We are essentially in a race against time: if we are too slow, we will deplete our resources and wipe ourselves out.

There are lots and lots of things that are worth a single human's life (or tens, hundreds of lives). Research is one of them. For instance, if we could magically trade a random 100 lives for knowing if there is extraterrestrial life, I believe that it's a worthy trade. That's just one example.

1 comments

You know where there are lots of resources? Space. Recently ran an economic projection for a venture that was being proposed out of Russia - tugging an asteroid of copper into orbit around Earth and mining it would alleviate the environmental impact of surface mining while cutting the price of these materials to a fraction of what they are today.

Speaking about energy, check out space-based solar power. I will be the first to admit that present conceptions are as pre-mature as the solar industry in general, but, it is theoretically a vastly more efficient way to generate power than other options, barring nuclear.

To make an endeavor feasible, it would really have to be a GX large-scale multi-nation effort, and, the agreed (tacit or otherwise) collapse of certain industries (like, collapsing copper pricing, etc.)

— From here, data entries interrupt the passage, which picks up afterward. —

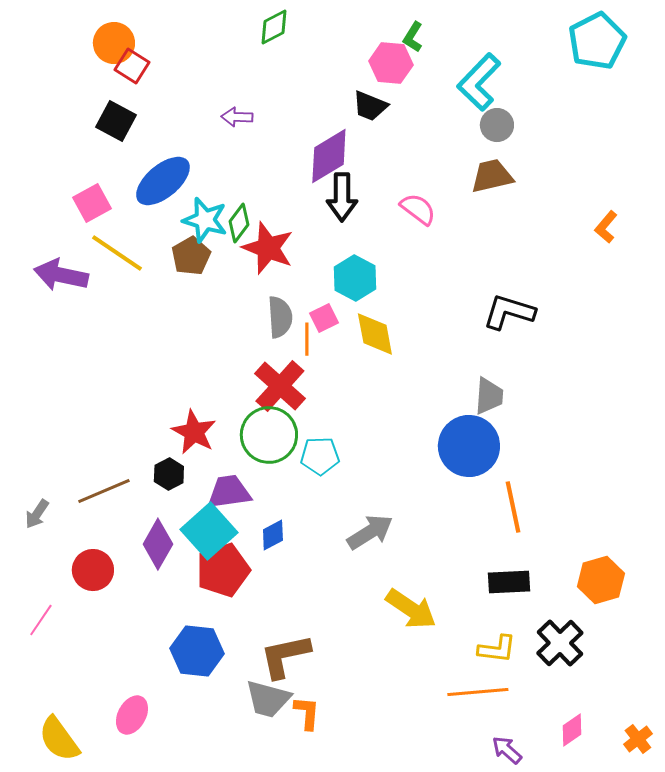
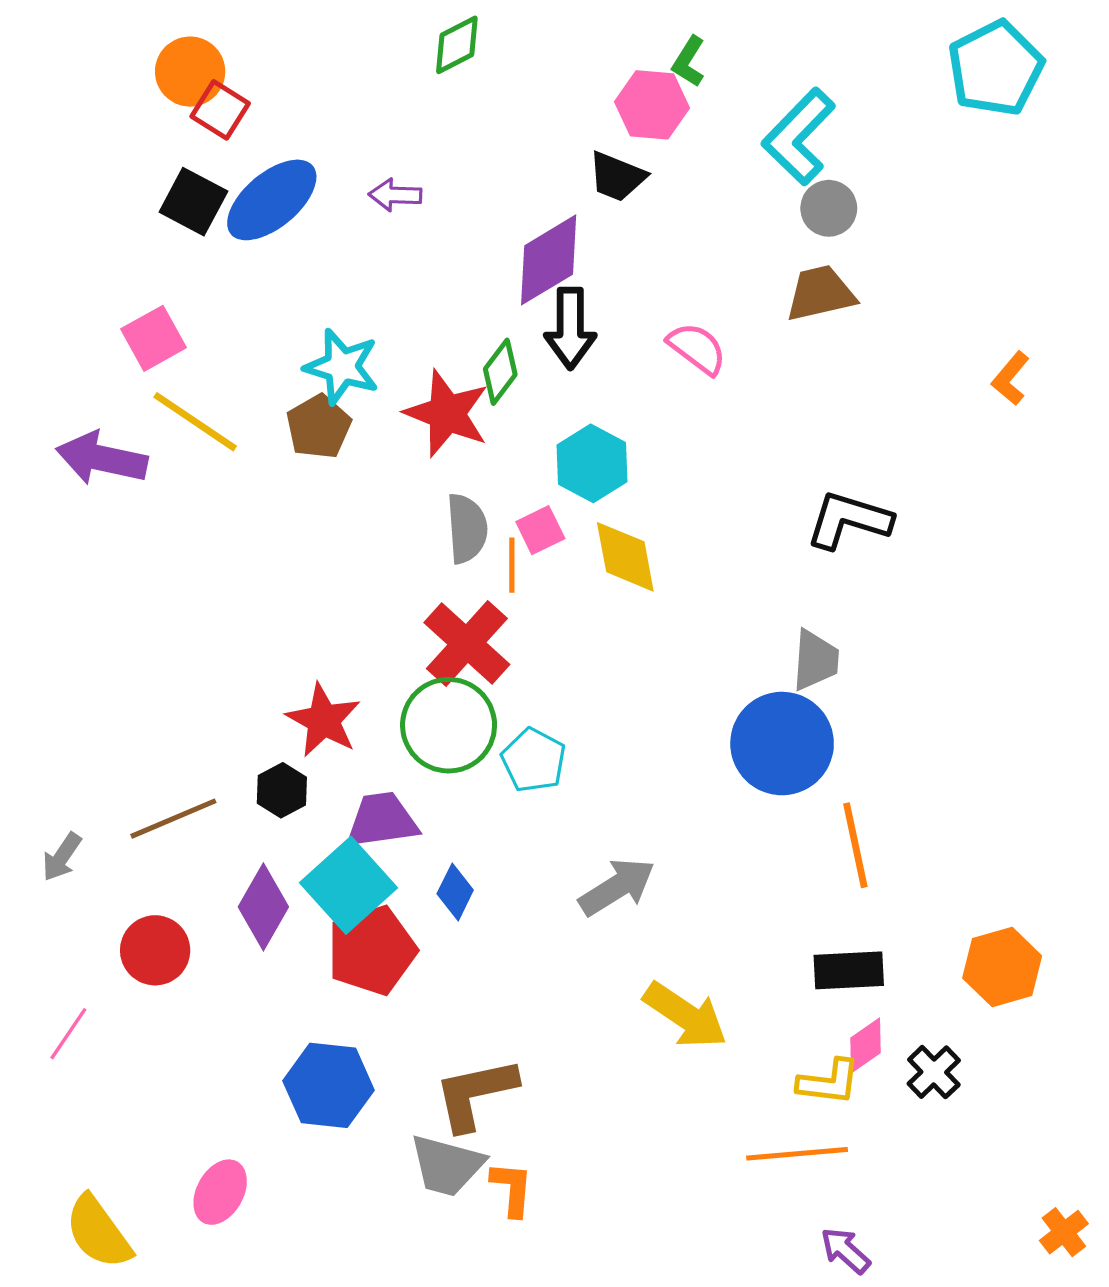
blue ellipse: (163, 181) -> (272, 200), moved
green diamond: (239, 223) -> (500, 372), moved
cyan pentagon: (320, 456) -> (534, 760), turned 30
blue diamond: (273, 535) -> (455, 892), turned -36
black cross: (560, 643) -> (934, 1072), size x0.7
pink diamond: (572, 730) -> (865, 1045), moved

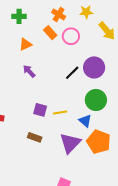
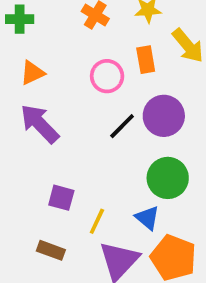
orange rectangle: (50, 33) -> (146, 60), moved, turned 32
pink circle: (71, 36) -> (107, 76), moved
purple arrow: (29, 71) -> (40, 124), size x1.6
yellow line: (60, 112) -> (97, 221), moved, turned -56

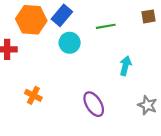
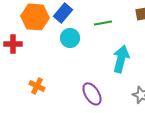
cyan arrow: (125, 66) -> (121, 59), size x1.5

I don't believe the current socio-political-industrial-financial mechanisms in place have any desire (though don't actively "conspire" against this sort of thing), as its too "long term" thinking, and, is really more a "species survival" deal vs short-term profit gaining.

/This is rambling, apologies.

thoughts?

Wouldn't be more expensive than anything the oil or heavy infrastructure majors undertake on their own today. Yes, a multi-billion dollar project all in, but that occurs in stages.

The time horizon is a problem. But everything I said fits the 4-10 year infrastructure ROI test. Not that I don't expect the first projects to have anything short of heavy government involvement.